Une jeune femme de 32 ans originaire de Chine a réussi à pénétrer au sein du club privé de Donald Trump, en Floride, en emportant sur elle une clé USB dotée d’un logiciel malveillant. Un événement qui suscite de nombreuses interrogations quant au degré de cybersécurité du président des États-Unis.

Si vous suivez un minimum l’actualité américaine, vous n’êtes pas sans savoir que Donald Trump s’adonne régulièrement à sa passion de toujours, le golf, dans l’enceinte de son club privé situé à Palm Beach, en Floride : le Mar-a-Lago. Un havre de paix parfois surnommé la « Maison-Blanche d’hiver » dans lequel le milliardaire a passé plus de 100 jours depuis sa prise en fonction en janvier 2017.

Mais cette résidence aux allures de forteresse a pourtant ses failles : en mai 2017 déjà, un rapport de ProPublica, organisme spécialisé dans le journalisme d’enquête d’intérêt public, mettait en exergue le faible niveau de sécurité du réseau Wifi de Mar-a-Lago. Un sacré point noir, en sachant que M. Trump accueille régulièrement des dignitaires étrangers, des officiels de son cabinet et autres membres du Congrès.

Une clé USB équipée d’un virus retrouvée

En clair, la résidence privée du septuagénaire est vulnérable et susceptible de devenir une cible facile pour ses ennemis. À ce titre, une tentative d’attaque aux méthodes osées a récemment été déjouée, comme le relate le média américain Wired. Et l’intrusion de Yujing Zhang, originaire de Chine, suscite des interrogations quant au degré de sécurité de Donald Trump, malgré son arrestation le 30 mars 2019.

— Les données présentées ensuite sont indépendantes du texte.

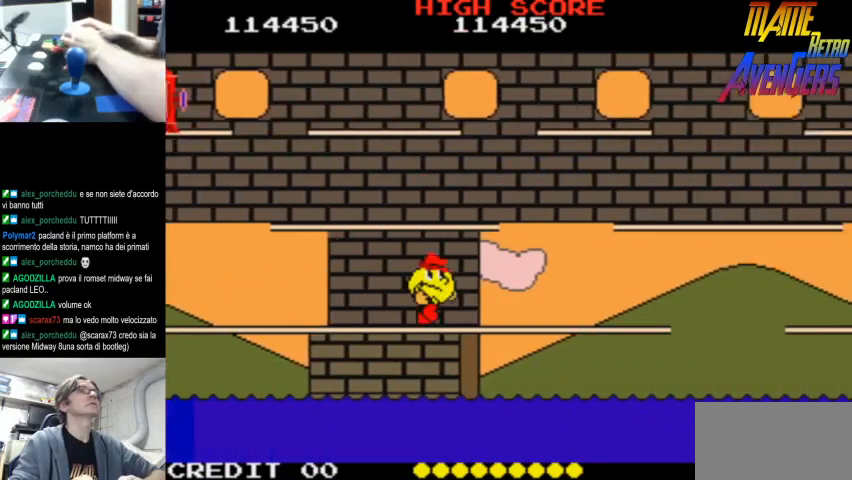
{"buttons": ["L2"], "left_stick": "center", "events": [[67, "L2", "up"], [133, "L2", "down"], [200, "L2", "up"], [233, "CIRCLE", "down"], [267, "L2", "down"], [333, "L2", "up"], [367, "CIRCLE", "up"], [400, "L2", "down"], [467, "L2", "up"], [500, "L2", "down"]]}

Car la jeune femme de 32 ans y est tout bonnement allée au culot pour déjouer le premier barrage de sécurité gardé par des agents des services secrets : en premier lieu, Yujing Zhang s’est fait passer pour une membre du club souhaitant accéder à la piscine. Problème : son prénom et nom de famille n’apparaissent pas sur la liste des invités. Liste d’invités établie non pas par les services secrets, mais par l’entité d’hébergement.

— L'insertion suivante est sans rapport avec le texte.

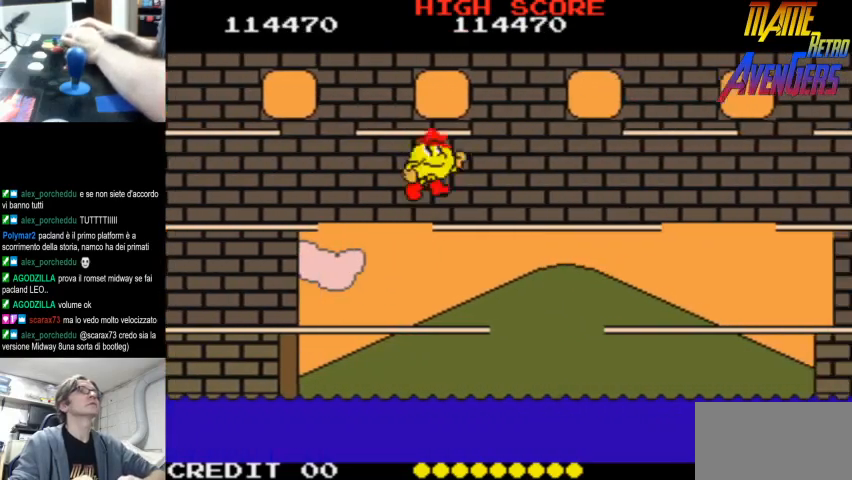
{"buttons": [], "left_stick": "center", "events": [[67, "L2", "up"], [133, "L2", "down"], [167, "L2", "up"], [233, "CIRCLE", "down"], [267, "L2", "down"], [300, "L2", "up"], [333, "CIRCLE", "up"], [367, "L2", "down"], [400, "L2", "up"]]}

Le club Mar-a-Lago tapé sur une machine à écrire. // Crédit photo : Twitter Trends 2019 via Flickr.

Pour pousser son stratagème encore plus loin, l’intruse s’est appuyée sur son nom de famille, le même qu’une personne habilitée à pénétrer dans les lieux. Tout en prétextant ne pas savoir parler l’anglais. De ce fait, les agents ont accepté de la laisser passer. Son aventure s’est en revanche stoppée net à la réception du complexe hôtelier. La trentenaire a prétendu participer à la conférence sur l’Association sino-américaine des Nations Unies, inexistante au programme du site.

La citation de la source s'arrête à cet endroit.